Aim of the task - Check every line of the entries that follow, and copy the ones containing "paint".

Material to process -
***

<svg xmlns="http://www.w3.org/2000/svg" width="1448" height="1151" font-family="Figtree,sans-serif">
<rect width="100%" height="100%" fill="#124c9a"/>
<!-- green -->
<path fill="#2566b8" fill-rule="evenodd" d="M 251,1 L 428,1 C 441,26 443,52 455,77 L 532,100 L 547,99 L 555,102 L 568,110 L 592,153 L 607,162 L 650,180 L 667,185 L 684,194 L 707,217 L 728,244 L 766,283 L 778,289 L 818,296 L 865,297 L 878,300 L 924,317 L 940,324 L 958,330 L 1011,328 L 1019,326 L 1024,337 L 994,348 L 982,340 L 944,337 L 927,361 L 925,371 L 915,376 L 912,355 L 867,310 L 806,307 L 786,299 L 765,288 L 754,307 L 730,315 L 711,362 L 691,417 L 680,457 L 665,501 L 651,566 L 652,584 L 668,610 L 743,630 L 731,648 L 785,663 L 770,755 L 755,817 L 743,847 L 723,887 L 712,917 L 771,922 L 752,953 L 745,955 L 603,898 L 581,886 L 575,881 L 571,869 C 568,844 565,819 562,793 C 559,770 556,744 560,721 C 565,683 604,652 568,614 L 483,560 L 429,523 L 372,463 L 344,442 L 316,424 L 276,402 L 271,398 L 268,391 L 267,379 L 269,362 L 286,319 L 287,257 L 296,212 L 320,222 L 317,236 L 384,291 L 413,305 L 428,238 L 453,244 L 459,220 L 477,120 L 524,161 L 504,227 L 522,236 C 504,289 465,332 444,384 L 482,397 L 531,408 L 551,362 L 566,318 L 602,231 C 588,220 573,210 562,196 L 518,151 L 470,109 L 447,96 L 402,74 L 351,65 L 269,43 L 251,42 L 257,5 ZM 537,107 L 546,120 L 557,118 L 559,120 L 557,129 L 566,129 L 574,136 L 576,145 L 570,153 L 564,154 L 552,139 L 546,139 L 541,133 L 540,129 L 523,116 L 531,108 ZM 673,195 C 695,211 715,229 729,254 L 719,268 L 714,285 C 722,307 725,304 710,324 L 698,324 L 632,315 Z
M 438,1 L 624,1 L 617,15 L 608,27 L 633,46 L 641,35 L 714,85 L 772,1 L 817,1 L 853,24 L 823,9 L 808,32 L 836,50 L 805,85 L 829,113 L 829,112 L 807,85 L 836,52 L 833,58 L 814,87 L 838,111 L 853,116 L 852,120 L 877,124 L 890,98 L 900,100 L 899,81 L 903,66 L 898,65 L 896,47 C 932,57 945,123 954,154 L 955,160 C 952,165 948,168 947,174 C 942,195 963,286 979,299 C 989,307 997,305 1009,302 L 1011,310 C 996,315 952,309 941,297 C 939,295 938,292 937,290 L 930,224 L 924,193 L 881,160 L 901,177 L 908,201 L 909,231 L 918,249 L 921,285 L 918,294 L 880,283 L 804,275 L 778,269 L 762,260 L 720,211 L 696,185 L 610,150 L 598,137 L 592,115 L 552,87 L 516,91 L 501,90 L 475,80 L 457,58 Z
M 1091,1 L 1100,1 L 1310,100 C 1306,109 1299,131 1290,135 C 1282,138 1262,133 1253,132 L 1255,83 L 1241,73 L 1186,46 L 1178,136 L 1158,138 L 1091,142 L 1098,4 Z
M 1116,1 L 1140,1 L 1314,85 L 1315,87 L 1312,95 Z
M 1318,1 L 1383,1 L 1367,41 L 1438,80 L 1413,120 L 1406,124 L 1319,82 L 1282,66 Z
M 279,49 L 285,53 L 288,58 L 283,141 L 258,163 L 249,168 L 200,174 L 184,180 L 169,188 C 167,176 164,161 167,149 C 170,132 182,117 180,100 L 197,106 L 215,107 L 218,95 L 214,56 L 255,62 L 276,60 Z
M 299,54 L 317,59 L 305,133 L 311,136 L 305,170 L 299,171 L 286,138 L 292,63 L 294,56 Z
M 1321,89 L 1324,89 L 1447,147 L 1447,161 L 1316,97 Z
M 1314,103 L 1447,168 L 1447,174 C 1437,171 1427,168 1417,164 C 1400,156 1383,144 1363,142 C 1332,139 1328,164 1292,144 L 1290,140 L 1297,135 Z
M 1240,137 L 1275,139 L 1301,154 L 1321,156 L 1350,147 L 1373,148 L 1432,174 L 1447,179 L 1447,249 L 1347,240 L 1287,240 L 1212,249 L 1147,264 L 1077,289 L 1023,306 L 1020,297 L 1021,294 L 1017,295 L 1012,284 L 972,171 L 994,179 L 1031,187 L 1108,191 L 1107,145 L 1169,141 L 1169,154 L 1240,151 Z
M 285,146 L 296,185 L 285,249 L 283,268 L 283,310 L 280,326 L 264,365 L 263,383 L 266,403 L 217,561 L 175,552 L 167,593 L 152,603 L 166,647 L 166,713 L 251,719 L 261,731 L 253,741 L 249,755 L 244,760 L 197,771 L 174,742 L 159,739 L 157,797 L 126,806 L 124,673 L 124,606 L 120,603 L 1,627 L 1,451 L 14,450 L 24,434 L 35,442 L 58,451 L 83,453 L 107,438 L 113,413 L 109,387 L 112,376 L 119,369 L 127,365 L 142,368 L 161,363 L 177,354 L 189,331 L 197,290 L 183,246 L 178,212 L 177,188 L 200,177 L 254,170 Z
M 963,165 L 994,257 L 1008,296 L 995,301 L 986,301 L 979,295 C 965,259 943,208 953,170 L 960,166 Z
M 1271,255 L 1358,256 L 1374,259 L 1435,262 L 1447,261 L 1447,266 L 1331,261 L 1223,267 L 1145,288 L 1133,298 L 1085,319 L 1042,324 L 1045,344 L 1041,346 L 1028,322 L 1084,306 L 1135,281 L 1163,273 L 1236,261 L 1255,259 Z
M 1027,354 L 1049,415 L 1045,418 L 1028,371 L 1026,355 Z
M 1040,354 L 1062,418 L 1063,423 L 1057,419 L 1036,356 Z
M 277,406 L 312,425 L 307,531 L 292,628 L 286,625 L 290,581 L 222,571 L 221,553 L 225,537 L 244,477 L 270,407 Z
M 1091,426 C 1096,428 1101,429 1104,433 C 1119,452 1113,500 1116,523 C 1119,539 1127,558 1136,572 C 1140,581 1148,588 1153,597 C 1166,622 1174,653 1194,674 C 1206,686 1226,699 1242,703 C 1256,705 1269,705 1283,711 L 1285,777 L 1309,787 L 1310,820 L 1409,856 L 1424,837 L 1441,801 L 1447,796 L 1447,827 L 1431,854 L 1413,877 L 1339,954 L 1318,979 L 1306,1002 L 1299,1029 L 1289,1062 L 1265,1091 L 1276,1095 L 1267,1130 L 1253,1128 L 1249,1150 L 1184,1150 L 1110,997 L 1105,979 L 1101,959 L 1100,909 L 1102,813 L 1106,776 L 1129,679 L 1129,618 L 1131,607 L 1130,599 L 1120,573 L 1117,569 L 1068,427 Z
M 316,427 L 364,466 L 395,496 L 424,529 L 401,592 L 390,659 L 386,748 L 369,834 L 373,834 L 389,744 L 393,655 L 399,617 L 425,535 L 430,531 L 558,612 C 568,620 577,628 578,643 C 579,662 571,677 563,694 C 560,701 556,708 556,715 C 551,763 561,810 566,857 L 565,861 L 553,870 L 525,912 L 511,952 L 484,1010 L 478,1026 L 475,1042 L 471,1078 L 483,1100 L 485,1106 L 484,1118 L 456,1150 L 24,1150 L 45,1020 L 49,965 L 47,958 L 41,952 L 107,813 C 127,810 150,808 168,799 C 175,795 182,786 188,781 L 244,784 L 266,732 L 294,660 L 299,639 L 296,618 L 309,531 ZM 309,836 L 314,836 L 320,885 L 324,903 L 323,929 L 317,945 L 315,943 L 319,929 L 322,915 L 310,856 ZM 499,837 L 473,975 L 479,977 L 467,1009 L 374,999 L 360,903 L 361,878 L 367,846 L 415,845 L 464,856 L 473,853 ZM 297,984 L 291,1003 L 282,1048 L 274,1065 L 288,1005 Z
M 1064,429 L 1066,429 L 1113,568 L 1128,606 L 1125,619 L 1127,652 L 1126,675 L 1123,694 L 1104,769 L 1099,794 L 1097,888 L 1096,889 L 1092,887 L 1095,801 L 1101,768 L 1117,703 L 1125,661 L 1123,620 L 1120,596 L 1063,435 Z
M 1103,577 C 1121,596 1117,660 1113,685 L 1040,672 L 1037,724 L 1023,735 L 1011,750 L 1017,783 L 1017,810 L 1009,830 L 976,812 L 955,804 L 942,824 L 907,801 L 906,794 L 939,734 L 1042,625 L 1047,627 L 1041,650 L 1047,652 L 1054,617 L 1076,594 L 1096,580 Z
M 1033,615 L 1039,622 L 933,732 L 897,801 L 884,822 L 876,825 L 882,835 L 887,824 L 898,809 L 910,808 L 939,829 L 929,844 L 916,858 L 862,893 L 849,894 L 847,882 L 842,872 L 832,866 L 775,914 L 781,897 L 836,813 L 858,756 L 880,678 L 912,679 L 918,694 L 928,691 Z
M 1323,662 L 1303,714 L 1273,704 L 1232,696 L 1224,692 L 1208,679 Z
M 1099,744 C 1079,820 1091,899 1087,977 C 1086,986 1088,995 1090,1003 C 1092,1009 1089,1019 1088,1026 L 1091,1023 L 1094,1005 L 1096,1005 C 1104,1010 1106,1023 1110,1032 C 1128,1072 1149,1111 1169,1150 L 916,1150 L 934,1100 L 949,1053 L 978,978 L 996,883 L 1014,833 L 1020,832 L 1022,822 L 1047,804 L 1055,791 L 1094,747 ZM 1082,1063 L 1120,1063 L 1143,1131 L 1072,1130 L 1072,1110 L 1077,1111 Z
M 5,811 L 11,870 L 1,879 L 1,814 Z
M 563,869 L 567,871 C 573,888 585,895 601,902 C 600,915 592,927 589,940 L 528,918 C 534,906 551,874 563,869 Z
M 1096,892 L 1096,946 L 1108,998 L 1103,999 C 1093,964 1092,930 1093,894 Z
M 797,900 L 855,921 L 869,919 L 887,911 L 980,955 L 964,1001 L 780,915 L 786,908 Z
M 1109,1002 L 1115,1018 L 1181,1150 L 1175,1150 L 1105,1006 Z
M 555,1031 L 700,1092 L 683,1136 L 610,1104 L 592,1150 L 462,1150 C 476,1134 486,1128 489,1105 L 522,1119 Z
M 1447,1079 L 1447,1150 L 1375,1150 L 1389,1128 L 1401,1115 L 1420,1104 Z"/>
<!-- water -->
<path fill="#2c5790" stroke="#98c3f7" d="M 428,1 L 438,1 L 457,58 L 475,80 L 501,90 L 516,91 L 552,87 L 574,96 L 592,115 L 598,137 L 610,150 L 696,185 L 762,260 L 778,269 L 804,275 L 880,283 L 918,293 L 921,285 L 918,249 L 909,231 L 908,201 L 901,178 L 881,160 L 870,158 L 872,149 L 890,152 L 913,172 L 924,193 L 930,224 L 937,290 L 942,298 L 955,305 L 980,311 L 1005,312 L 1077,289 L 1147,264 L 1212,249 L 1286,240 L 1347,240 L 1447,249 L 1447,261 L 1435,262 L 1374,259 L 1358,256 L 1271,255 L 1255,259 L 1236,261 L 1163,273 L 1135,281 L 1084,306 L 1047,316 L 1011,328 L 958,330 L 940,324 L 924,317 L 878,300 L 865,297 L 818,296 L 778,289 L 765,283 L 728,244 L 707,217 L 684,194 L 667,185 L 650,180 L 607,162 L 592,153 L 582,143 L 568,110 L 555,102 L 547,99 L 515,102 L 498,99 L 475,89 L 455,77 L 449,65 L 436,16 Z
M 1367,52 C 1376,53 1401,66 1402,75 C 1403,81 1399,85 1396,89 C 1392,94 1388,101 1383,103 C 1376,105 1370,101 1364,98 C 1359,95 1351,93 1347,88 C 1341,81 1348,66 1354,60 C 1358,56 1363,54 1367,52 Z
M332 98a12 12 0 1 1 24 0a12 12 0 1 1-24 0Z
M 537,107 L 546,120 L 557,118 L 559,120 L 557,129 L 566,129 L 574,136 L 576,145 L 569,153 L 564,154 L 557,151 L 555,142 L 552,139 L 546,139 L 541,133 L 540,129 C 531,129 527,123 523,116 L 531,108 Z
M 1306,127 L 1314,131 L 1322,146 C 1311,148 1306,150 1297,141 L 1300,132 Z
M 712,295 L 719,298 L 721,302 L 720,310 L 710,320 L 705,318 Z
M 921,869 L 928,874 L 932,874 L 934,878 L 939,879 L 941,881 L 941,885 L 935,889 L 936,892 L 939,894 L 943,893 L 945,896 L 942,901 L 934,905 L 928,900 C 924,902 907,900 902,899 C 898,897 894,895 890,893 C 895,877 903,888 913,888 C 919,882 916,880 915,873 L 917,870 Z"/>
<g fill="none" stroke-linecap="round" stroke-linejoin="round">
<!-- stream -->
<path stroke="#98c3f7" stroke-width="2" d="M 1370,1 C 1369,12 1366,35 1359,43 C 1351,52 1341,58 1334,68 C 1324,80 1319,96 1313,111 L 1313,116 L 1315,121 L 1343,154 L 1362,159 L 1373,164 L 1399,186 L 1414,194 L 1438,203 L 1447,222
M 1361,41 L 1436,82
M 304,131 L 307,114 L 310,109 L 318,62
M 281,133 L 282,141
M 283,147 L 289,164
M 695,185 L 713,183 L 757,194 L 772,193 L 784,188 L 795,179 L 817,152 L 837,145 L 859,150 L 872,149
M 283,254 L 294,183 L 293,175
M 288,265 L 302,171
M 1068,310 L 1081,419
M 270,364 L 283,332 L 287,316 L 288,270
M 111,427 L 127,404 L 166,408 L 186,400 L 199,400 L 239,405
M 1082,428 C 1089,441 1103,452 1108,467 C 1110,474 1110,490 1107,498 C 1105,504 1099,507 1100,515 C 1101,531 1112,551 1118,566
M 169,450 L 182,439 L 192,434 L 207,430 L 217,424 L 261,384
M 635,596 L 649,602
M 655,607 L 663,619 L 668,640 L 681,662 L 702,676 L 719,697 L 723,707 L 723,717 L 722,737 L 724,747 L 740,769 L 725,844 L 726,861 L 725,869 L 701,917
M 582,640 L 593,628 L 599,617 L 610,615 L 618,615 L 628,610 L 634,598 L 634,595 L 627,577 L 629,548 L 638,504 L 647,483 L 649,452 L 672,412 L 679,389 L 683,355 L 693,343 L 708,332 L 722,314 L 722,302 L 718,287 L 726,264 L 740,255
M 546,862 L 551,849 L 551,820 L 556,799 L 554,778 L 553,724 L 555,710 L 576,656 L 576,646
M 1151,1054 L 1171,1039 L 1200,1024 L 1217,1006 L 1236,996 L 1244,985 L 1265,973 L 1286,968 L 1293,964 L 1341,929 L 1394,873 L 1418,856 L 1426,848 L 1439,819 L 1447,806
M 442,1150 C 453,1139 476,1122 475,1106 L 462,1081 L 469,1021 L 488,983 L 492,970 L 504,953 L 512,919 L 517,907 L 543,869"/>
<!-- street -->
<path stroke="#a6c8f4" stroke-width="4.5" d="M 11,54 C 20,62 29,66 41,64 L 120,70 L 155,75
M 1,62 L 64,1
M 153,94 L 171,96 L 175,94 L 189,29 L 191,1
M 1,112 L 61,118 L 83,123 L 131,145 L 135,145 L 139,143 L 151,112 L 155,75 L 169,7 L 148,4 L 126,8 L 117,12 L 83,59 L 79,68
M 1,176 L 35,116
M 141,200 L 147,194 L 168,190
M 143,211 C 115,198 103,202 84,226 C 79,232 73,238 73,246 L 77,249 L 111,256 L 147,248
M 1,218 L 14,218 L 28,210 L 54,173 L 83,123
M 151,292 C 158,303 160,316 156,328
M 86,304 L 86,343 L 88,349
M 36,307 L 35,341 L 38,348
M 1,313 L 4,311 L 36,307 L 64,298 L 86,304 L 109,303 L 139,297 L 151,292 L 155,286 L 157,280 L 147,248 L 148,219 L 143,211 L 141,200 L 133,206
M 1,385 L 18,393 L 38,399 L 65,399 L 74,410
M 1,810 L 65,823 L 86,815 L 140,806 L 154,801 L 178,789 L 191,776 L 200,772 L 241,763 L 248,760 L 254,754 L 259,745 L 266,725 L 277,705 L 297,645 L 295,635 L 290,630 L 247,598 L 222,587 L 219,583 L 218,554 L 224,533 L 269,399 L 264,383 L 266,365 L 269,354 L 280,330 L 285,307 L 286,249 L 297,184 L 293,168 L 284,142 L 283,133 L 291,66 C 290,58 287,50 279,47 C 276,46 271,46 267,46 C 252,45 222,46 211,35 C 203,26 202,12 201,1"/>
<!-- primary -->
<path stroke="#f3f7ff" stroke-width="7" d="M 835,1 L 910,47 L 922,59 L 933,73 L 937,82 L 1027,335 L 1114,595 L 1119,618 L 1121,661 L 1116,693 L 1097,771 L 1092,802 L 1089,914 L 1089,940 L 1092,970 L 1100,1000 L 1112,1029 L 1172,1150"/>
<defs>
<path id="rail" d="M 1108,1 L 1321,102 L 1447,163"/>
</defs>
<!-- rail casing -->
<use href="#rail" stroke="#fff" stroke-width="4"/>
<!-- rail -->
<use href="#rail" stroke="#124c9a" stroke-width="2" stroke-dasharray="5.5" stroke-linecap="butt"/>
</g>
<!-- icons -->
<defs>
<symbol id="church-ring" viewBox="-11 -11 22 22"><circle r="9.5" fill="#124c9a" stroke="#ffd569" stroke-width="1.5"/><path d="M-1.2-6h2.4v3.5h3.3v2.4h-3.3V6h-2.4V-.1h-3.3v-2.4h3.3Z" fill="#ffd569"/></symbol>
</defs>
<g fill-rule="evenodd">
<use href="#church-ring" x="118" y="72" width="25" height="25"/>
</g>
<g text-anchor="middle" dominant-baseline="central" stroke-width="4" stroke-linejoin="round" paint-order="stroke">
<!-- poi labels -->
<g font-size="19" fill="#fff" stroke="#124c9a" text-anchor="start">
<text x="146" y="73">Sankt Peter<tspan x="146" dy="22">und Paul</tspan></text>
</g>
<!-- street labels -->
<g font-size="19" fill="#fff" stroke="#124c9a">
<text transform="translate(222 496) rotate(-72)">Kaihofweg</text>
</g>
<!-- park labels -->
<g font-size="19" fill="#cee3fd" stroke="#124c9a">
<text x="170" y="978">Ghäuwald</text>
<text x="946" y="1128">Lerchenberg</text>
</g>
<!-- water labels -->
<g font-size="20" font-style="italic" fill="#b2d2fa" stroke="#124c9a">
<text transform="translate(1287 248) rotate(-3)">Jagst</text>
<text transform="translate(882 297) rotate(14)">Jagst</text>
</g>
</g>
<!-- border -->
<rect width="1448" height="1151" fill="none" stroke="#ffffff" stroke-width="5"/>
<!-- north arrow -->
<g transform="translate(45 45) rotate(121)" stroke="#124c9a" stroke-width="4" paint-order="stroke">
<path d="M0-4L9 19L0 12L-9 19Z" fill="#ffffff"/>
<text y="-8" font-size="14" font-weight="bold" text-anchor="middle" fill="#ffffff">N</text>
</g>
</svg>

***

Result below -
<g text-anchor="middle" dominant-baseline="central" stroke-width="4" stroke-linejoin="round" paint-order="stroke">
<g transform="translate(45 45) rotate(121)" stroke="#124c9a" stroke-width="4" paint-order="stroke">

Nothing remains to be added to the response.